Een woordspeling van Babelstad leidt tot babbelstad, iets wat wij mensen ons maar al te eigen hebben gemaakt. De mensen van de torenbouw hebben dan ook het verlangen om als het ware op Gods stoel te gaan zitten. In dat opzicht, zo zegt het verhaal, zijn wij eensgezind en spreken wij allemaal eenzelf­de taal. En dan gebeurt er iets merkwaardigs in het verhaal; de mensen willen hoger en hoger en hun doel de hemel komt notabene naar beneden in de Here God zelf.  In je fantasie zie je het gebeuren de bouwers aan de toren onderweg naar boven en dan komen ze de Heer tegen: U Heer en wij waren juist op weg naar boven!
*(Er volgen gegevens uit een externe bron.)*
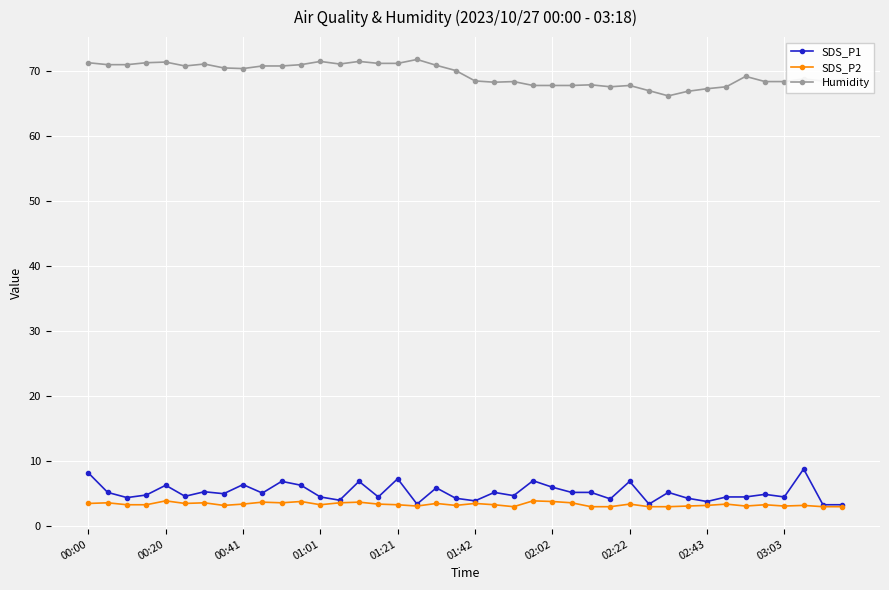

True or false: SDS_P2 has more than 2 points higher than both neighbors.

True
En God zei: laat ons neerdalen en hun taal verwarren, want wat zij nu uitdenken in die ene taal en dat ene streven; de mens denkt dat straks niets meer onuitvoerbaar is. Daarom zal ik hen een naam geven: Babel, in het Hebreeuws betekent dit ‘verwarren’. Hier worden de mensen te Babel bevrijd van het tot grote ellende leidende verlangen als God te willen zijn.
Weest tevreden met het feit, dat je verschillend bent en stuk voor stuk de moeite waard. Eenheid in verscheidenheid, elkaar respecteren. Gewoon op straat kunnen lopen met een keppeltje op je hoofd, een hoofddoek of een kruisje om je hals. Wie deze boodschap begrijpt zal dan ook niet meer de hemel willen bestormen, maar zich willen inzetten om een hemel op aarde te realiseren, want we willen geen Babel zijn, een cultuur die tot niets leidt. Dan zal dan ook de geest van Pinksteren gaan waaien, een vernieu­wende en scheppende geest zal dat zijn. Hoe leren wij zo oprecht spreken dat wij de ander helpen in plaats van pijn doen? Dat het niet alleen blijft bij mooie woorden of beloften, maar dat je ook handelt naar die woorden? Hoe kun je een taal spreken die spreekt in de geest van de kerk; ontferming, barmhartigheid, naastenliefde?